추출된 기록:
==========
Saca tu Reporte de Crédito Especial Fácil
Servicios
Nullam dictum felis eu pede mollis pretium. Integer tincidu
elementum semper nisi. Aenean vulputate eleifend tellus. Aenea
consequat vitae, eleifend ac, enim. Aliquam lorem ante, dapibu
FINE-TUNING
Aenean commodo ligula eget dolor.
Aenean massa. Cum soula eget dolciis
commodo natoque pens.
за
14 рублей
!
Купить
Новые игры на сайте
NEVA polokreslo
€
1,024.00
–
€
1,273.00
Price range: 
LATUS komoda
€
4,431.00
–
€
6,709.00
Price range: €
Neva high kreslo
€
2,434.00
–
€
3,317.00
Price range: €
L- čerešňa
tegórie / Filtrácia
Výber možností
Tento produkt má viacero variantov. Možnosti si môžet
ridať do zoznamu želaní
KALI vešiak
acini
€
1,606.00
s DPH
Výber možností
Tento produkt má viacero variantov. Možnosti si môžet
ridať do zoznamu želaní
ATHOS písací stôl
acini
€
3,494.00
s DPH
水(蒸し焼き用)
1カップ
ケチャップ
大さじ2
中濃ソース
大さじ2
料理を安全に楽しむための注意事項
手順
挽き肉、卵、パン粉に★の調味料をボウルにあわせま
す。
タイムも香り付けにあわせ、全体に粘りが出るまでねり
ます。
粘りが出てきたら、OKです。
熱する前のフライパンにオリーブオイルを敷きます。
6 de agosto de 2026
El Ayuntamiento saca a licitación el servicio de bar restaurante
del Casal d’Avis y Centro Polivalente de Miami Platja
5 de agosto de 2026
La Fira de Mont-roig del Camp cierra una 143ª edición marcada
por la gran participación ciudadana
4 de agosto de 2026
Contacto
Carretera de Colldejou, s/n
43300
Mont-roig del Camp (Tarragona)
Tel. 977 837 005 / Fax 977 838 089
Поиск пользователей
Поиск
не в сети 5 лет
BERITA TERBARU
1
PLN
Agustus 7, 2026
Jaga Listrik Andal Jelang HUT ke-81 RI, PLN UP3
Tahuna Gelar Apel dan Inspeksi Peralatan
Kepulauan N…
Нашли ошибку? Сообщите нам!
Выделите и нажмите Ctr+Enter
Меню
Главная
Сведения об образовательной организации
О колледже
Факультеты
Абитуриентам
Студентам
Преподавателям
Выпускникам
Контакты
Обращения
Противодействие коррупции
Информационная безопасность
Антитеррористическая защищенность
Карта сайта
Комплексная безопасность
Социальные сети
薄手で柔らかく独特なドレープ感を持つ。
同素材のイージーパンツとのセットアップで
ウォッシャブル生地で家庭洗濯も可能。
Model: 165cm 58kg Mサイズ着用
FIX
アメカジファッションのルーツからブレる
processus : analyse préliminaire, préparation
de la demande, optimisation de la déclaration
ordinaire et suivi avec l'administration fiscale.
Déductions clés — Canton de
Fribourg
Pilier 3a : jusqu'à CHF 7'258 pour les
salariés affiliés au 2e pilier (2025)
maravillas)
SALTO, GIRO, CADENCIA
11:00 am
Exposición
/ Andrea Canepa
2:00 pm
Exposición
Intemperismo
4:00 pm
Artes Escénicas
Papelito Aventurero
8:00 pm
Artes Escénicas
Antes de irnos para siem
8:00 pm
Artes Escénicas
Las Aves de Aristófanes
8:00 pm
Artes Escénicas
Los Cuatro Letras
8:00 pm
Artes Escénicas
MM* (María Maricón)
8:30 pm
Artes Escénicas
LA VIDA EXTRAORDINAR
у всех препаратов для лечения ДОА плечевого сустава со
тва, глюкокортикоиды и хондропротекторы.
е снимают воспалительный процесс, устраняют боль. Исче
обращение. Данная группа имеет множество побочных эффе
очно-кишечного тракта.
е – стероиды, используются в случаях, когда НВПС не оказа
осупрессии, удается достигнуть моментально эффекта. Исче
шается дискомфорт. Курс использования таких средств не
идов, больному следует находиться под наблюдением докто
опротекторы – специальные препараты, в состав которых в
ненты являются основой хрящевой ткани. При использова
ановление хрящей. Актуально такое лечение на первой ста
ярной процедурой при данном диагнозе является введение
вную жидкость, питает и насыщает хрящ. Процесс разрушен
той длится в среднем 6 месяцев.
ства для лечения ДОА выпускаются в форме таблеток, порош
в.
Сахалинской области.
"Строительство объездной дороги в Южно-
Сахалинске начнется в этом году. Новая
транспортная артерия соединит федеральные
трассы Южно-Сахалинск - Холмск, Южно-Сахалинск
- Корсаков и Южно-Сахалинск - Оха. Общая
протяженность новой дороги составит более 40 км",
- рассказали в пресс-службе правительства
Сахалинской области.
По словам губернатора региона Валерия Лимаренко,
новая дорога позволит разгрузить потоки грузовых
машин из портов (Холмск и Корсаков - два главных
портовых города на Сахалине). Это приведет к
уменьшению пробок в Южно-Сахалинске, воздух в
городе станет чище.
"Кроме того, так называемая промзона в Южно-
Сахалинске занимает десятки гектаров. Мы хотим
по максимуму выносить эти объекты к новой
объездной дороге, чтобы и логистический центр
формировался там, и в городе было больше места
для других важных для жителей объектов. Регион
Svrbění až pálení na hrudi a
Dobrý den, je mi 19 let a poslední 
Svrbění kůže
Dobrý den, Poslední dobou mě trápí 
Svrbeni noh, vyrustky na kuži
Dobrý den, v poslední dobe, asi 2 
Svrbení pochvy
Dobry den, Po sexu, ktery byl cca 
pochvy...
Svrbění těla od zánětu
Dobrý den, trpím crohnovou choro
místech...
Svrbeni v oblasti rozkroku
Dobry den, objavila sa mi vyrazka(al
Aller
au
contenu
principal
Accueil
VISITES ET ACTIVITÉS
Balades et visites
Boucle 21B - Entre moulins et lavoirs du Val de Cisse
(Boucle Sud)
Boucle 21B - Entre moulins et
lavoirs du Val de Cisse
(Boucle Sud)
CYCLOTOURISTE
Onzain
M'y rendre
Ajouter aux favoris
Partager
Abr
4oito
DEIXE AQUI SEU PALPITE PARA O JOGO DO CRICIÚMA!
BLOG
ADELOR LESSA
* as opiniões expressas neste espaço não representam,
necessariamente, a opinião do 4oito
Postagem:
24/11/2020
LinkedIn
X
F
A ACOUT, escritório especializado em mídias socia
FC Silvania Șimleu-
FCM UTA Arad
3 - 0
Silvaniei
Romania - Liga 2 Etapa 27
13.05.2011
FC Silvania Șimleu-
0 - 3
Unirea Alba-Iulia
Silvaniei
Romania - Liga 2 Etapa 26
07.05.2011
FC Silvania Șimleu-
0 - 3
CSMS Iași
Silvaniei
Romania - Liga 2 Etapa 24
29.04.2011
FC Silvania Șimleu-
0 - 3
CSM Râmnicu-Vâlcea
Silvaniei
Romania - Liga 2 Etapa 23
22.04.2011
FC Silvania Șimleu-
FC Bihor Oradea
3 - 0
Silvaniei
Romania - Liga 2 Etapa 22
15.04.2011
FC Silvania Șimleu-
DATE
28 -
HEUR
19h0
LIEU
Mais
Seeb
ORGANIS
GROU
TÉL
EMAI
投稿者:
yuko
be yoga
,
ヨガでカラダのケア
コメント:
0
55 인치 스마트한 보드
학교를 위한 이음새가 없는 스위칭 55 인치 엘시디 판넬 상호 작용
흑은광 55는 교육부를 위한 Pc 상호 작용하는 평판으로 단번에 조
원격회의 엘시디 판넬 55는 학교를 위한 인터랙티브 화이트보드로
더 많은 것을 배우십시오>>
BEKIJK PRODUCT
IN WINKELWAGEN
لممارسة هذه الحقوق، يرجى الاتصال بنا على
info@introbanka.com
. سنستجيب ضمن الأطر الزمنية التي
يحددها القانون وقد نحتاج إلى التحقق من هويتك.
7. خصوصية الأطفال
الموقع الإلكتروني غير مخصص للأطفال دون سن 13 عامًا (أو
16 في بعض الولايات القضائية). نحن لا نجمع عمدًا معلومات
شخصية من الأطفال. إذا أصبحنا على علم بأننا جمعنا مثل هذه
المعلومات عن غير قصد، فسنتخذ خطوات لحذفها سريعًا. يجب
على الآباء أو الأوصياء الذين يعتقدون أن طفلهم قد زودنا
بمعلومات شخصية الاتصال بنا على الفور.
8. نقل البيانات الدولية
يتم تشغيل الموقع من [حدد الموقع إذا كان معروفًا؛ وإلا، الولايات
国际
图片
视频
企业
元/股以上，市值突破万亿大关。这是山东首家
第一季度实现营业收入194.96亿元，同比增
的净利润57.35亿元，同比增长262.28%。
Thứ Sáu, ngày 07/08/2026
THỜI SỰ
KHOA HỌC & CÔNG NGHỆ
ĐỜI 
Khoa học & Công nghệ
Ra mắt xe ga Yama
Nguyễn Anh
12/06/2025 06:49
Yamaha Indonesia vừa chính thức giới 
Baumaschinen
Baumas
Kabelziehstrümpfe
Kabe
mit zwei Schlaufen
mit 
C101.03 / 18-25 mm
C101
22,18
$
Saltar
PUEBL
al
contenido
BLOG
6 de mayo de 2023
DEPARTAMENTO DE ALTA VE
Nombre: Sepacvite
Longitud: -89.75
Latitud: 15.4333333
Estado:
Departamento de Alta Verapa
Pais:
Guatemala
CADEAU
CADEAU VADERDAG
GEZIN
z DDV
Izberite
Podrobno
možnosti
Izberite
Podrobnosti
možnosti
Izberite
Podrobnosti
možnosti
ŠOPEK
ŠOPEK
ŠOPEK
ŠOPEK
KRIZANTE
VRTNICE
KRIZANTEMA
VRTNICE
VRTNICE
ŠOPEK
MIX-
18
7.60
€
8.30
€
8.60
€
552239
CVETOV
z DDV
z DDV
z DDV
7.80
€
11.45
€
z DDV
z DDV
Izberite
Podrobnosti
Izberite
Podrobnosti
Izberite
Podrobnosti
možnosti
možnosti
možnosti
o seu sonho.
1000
==========
과제 항목: 위 목록에서 "الموقع"라는 단어가 들어 있는 줄을 모두 골라 옮겨 적으세요.

작성 답안:
الموقع الإلكتروني غير مخصص للأطفال دون سن 13 عامًا (أو
يتم تشغيل الموقع من [حدد الموقع إذا كان معروفًا؛ وإلا، الولايات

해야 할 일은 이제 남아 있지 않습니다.